Tyranids come in swarms, so speed is everything. This guide uses Contrast-style paints to knock out a striking two-tone hive-fleet scheme fast, letting you turn a whole brood tabletop-ready in just a couple of evenings.

Contents

Tyranids come in swarms, which means the smart painter's goal is speed: a method that turns dozens of models around fast while still looking cohesive and menacing. This guide uses Contrast-style speed paints to knock out a classic two-tone scheme for the Tyranids, a coloured skin set against a pale bone carapace, so your hive fleet hits the table looking like a single ravenous organism rather than a box of grey plastic.

What You'll Need

The key to fast bugs is a bone-coloured undercoat plus a couple of Contrast (or speed) paints: one for the skin and one for the carapace, along with a shade and a bone layer for the claws. A basecoat brush and a detail brush are all you need. Painting from another range? The paint converter matches every colour below to Vallejo, Army Painter, and more. Contrast paints work best over a light primer, so do not skip the undercoat choice in the next step.

1. Undercoat

Prime the model in a bone or off-white tone.
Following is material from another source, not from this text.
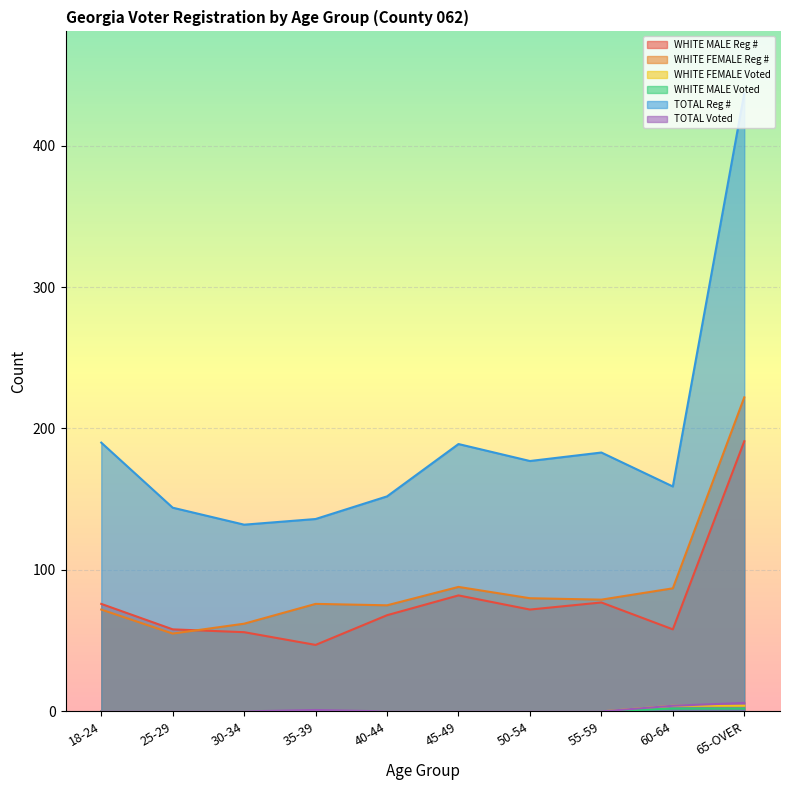

Rank the series at 45-49 from highest to lowest value.

TOTAL Reg #, WHITE FEMALE Reg #, WHITE MALE Reg #, WHITE FEMALE Voted, WHITE MALE Voted, TOTAL Voted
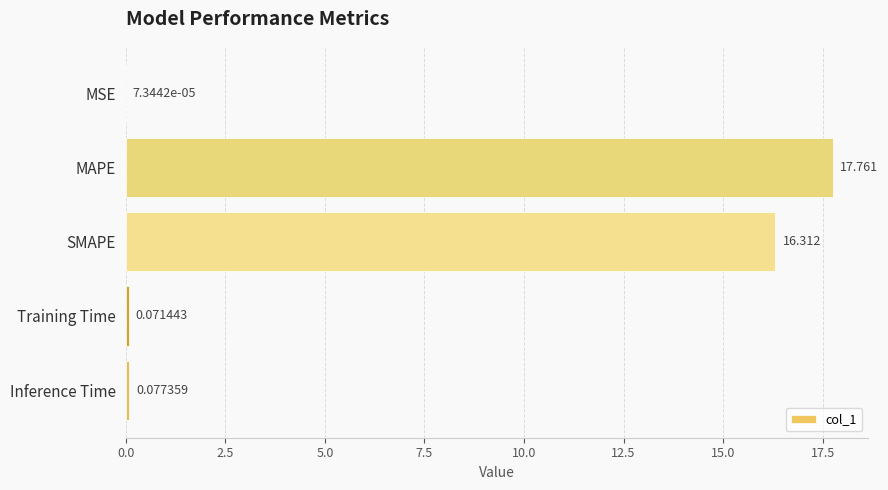

At which label is the value closest to 8?

Inference Time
A spray like Wraithbone is ideal, because it doubles as the finished carapace colour later. A pale undercoat lets the speed paints glow rather than going muddy. If you only have white primer that works too; it will simply make the colours a shade brighter. Build it up in thin, even coats and let it dry fully.

2. Basecoat the Skin

Choose a Contrast or speed paint for the fleshy skin: a rich blue like Talassar Blue, a deep red, or a sickly purple, whatever fleet colour you fancy. Paint it over the muscle, the limbs, and the softer body areas in one generous coat. The paint shades itself as it dries, pooling darker in the recesses and staying lighter on the raised muscle. This single pass does the work of three or four normal steps.

3. The Carapace

Leave the hard armoured plates, the head, the back, and the large shell sections, in the bone colour of your undercoat, or deepen them slightly with a thin bone Contrast such as Skeleton Horde for a warmer, more organic look. The contrast between coloured skin and pale carapace is the heart of the scheme and reads instantly as Tyranid from right across the table.

4. Shade and Tidy

If any areas look flat, glaze a little more speed paint or a matching shade into the deepest recesses to push the shadows. Wash the claws, teeth, and talons with a brown shade like Agrax Earthshade to ground them. At this stage the model already looks finished from a distance, so everything that follows is simply polish.

5. Highlight the Claws

Give the swarm its bite. Paint the talons, claws, and teeth with a bone layer such as Ushabti Bone, then highlight the very tips with an even paler bone or off-white. Sharp, bright claw tips catch the eye and make the creatures look genuinely dangerous. On bigger monsters, a light drybrush of bone over the carapace edges adds quick texture.

6. Details and Base

Pick out the eyes, mouths, and tongues in a wet-looking red or a glowing colour to add life. For bases, a simple ash-waste or alien-earth texture paint, drybrushed lighter and edged in a tidy rim, ties the whole brood together. Keep basing quick and identical across the swarm, because consistency here does more for the army's look than fussy detail on any single model.

Final Tip

Assembly-line everything. Undercoat the whole brood, then do the skin colour on all of them, then the carapace, and so on down the line. Speed paints are made for exactly this, and a hive fleet of thirty-plus models is very achievable in a couple of evenings. Remember that a Tyranid army's horror comes from numbers, so good-enough-and-finished always beats perfect-and-unpainted.